**SELECTED PASSAGE:**
All things considered it cannot now be said that there is, on the record as presently constituted, no disputes as to facts surrounding the defendant's relationship to the operation of the Emergency Room and the doctors working therein, and the representation of the defendant to the public that the Emergency Room is a part of the hospital facilities. These matters which are in controversy have not been explored at all in depth. They cannot be resolved at this juncture of the proceedings. Without a resolution of such facts as background *65 no ruling of law can be made with respect to defendant's avoidance of liability via the independent contractor route.
This conclusion is reached even though the Court's attention has been called to Magee v. Wilmington Medical Center, Inc., No. 866 Civil Action 1970, an unreported opinion of Honorable George R. Wright, of this Court. Superficially the Magee decision would appear to be determinative of the issue in this case, Judge Wright having concluded that the Emergency Room treating physician was not the agent of the defendant-hospital. However, the Magee decision is unpersuasive in this instance as there is a paucity of facts or circumstances set forth and upon which the opinion is based, and from which the conclusion might properly be applied to the instant case. The decision reached herein is not intended to be interpreted as overruling the Magee holding. The basis of the Magee decision is simply not set forth fully enough to be relied upon as the controlling authority on the issues raised here.
The defendant's second contention, that the record is void of any medically accepted and admissible evidence to support plaintiff's contentions must now be met. In Delaware medical publications or texts have not heretofore been admissible as evidence at a malpractice trial, except as a basis for cross-examination of witnesses. Barks v. Herzberg, 206 A.2d 507 (Del. Supr.1965). The plaintiff argues that this is not the issue here, a pretrial stage, and, therefore, the admissibility of this material at trial is presently irrelevant. Superficially, this argument seems persuasive until an examination in depth is made of the provisions of this Court's Rule 56. This Rule, which is designed to apply to summary judgment proceedings, is quite specific with respect to the factual setting here presented. Rule 56(e), relating to the filing of affidavits, has been made use of by defendant in this case through the filing of an affidavit of a qualified physician, who very particularly describes the condition of the deceased child as indicated in the record. He further describes the course of treatment which was followed and the accepted and proper course of treatment in such instances. Finally, he states his opinion that the entire record supports the defendant's position that the child's death can be attributed to causes other than negligence on defendant's part. Furthermore, this affiant is established as a licensed physician in the area, specializing in internal medicine, the field having direct bearing upon the deceased child's condition prior to death.
There are two provisions with respect to Rule 56(e) which at this stage must be considered. The first part is that the Rule provides that such an affidavit as defendant's may be opposed by "depositions, answers to interrogatories, or affidavits". The plaintiff has used none of these enumerated methods to oppose defendant's affidavit. The crucial part of the Rule thereafter follows and reads:"When a motion for summary judgment is made and supported as provided in this rule, an adverse party may not rest upon the mere allegations or denials of his pleading, but his response, by affidavits or as otherwise provided in this rule, must set forth specific facts showing that there is a genuine issue for trial. If he does not so respond, summary judgment, if appropriate, shall be entered against him."

**YOUR INSTRUCTIONS:**
Please copy word for word the portion of the malpractice opinion between "All things considered" and "independent contractor route.", inclusive.

**DATA EXTRACT:**

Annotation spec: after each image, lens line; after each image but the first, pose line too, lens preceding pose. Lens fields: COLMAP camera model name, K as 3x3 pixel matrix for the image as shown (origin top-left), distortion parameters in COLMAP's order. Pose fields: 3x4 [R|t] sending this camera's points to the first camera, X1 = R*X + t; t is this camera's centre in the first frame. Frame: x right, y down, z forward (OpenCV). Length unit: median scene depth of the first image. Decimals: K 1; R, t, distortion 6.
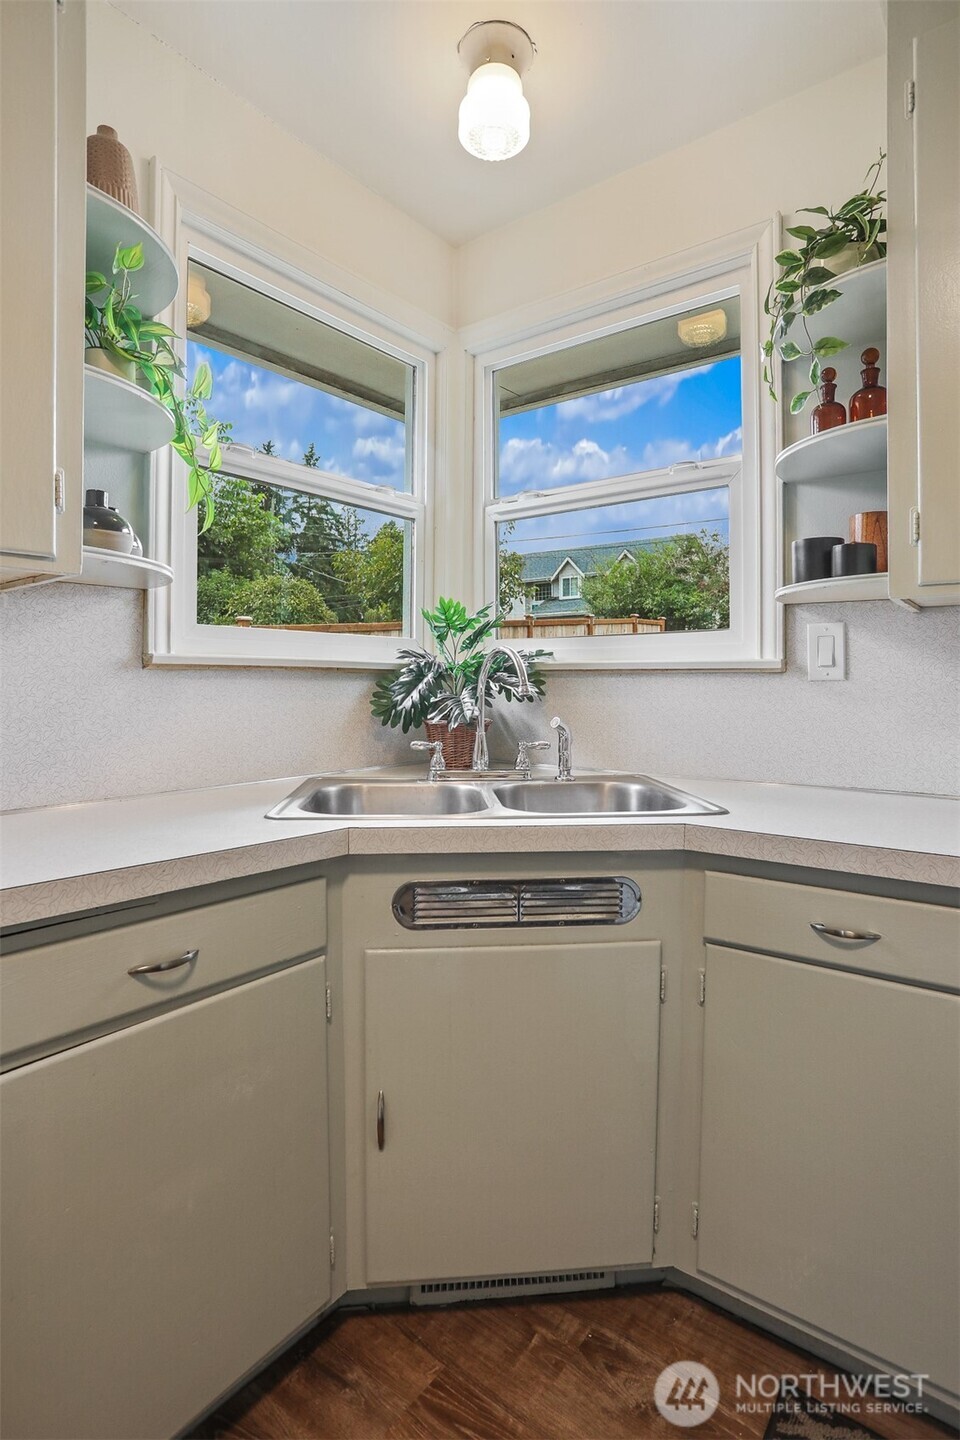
lens RADIAL K [[747.3, 0, 482.1], [0, 747.3, 734.8], [0, 0, 1]] dist [-0.040673, 0.011647]
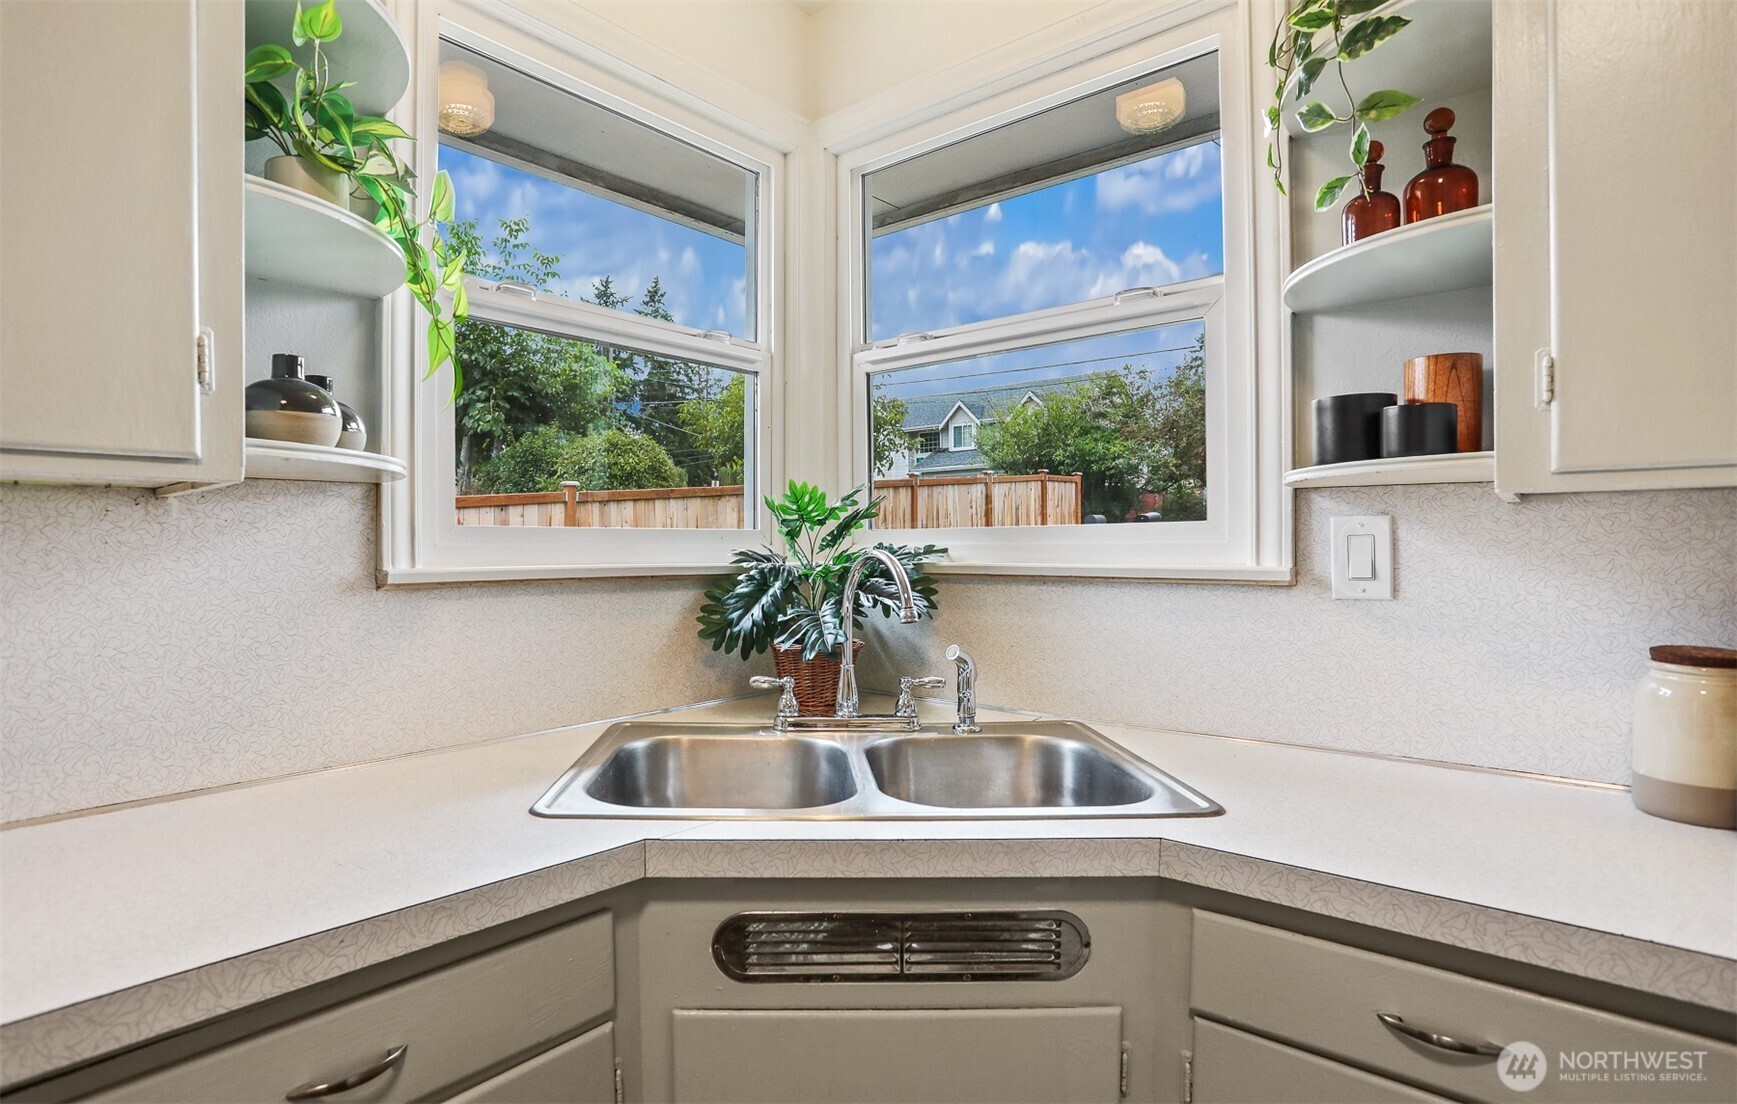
lens RADIAL K [[882.6, 0, 765.9], [0, 882.6, 549.9], [0, 0, 1]] dist [-0.033006, 0.000946]
pose [[0.994741, -0.002959, -0.102383, 0.008454], [-0.004027, 0.997680, -0.067960, -0.064276], [0.102347, 0.068015, 0.992421, 0.164434]]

**RESPONSE TO THIS EXERCISE:**
All things considered it cannot now be said that there is, on the record as presently constituted, no disputes as to facts surrounding the defendant's relationship to the operation of the Emergency Room and the doctors working therein, and the representation of the defendant to the public that the Emergency Room is a part of the hospital facilities. These matters which are in controversy have not been explored at all in depth. They cannot be resolved at this juncture of the proceedings. Without a resolution of such facts as background *65 no ruling of law can be made with respect to defendant's avoidance of liability via the independent contractor route.